Published online by Cambridge University Press: 22 September 2009
Community emerged as a rather unexpected theme in debates about the governability of liberal, democratic and market-based societies in the closing decades of the end of the twentieth century. Some predicted that the collapse of state socialism in the Soviet Union and its allies would lead to an uncritical acceptance of neo-liberal individualism: of the economic arrangements, social institutions and political mechanisms espoused by the regimes of Margaret Thatcher and Ronald Reagan. These solutions have been adopted and promoted by the know-how funds and financial institutions of the West. But this hegemony has not been uncontested. The arts of welfare government in the West have certainly come under sustained attack.
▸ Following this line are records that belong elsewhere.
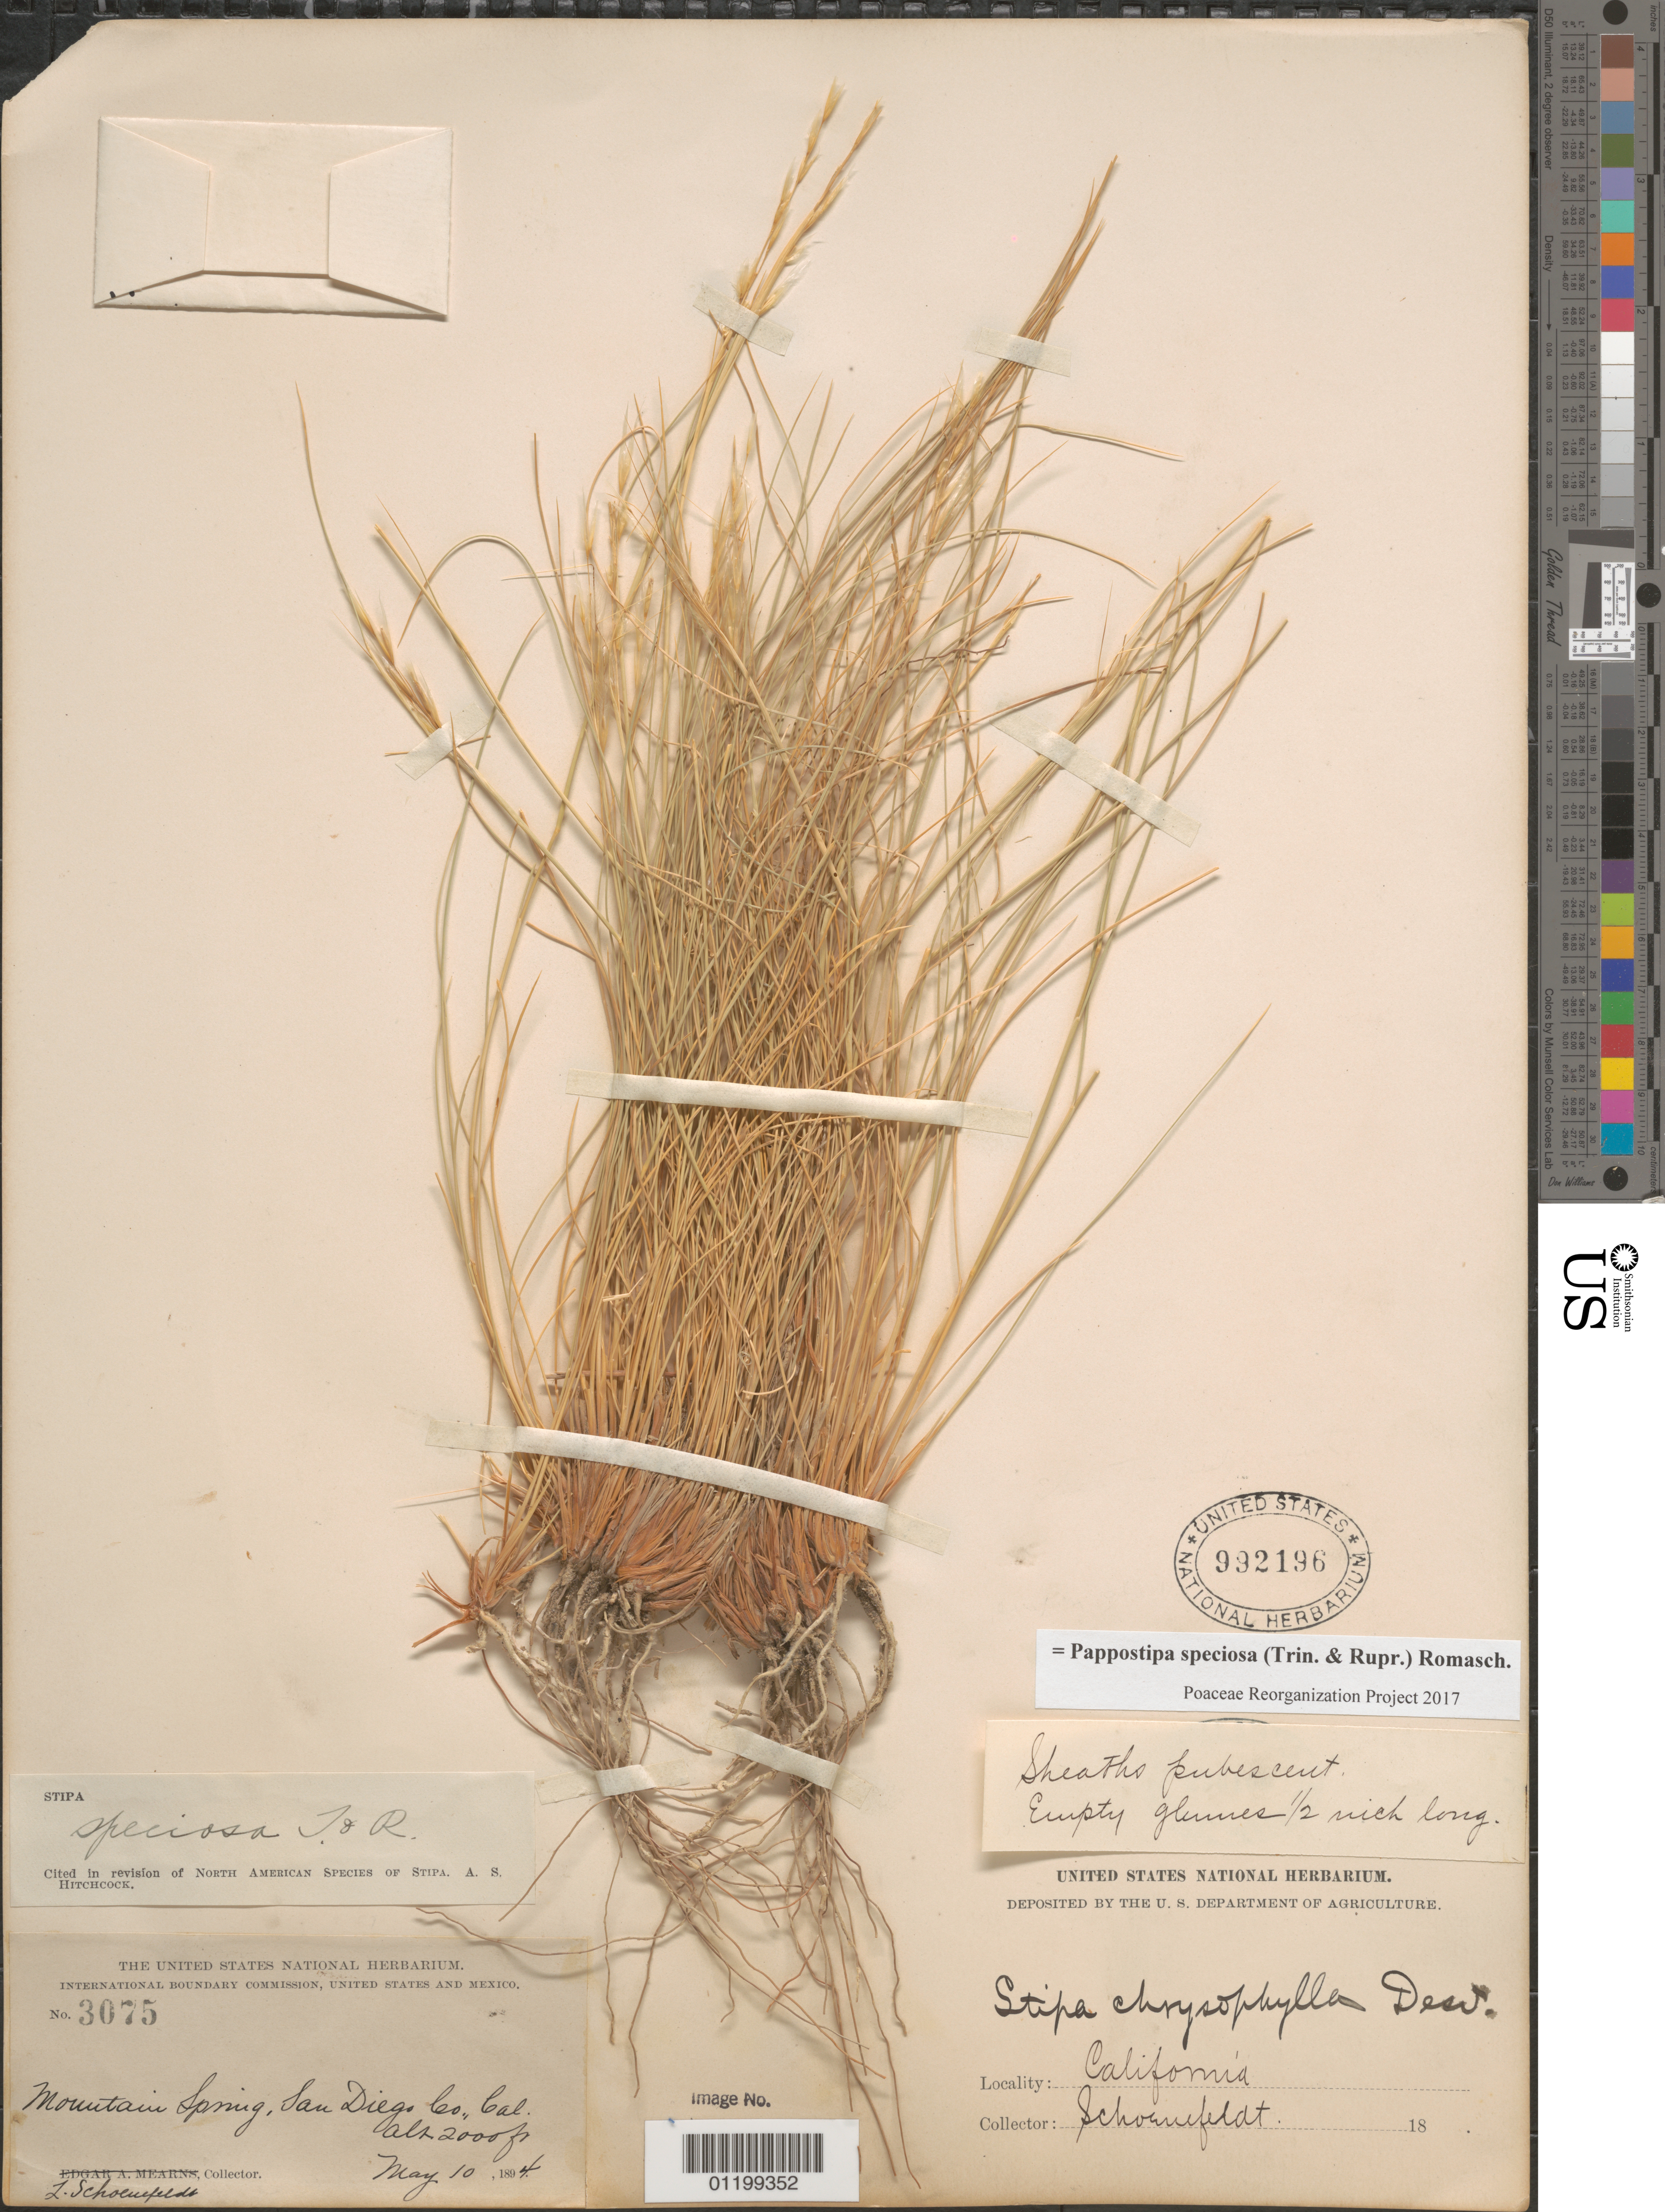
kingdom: Plantae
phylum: Tracheophyta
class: Liliopsida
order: Poales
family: Poaceae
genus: Pappostipa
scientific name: Pappostipa speciosa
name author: (Trin. & Rupr.) Romasch.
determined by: Poaceae Reorganization Project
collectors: L. Schoenfeldt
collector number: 3075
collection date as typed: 10 May 1894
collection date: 1894-05-10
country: United States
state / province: California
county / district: San Diego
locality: Mountain Spring.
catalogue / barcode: US 992196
Yet those who advocate individualistic, market-based solutions to all the ills that welfare addressed have also been judged to be mistaken in their premises, inaccurate in their analyses and deficient in their strategies of government. Freed from the necessity to repeat the old battles between left and right, there has been a flowering of arguments which attempt to identify a ‘third way’ of governing. This is associated with the powers of a territory between the authority of the state, the free and amoral exchange of the market and the liberty of the autonomous, ‘rights-bearing’ individual subject. Whilst it begs many questions, let us call this space of semantic and programmatic concerns ‘community’.
There are different and competing versions of this ‘third space’.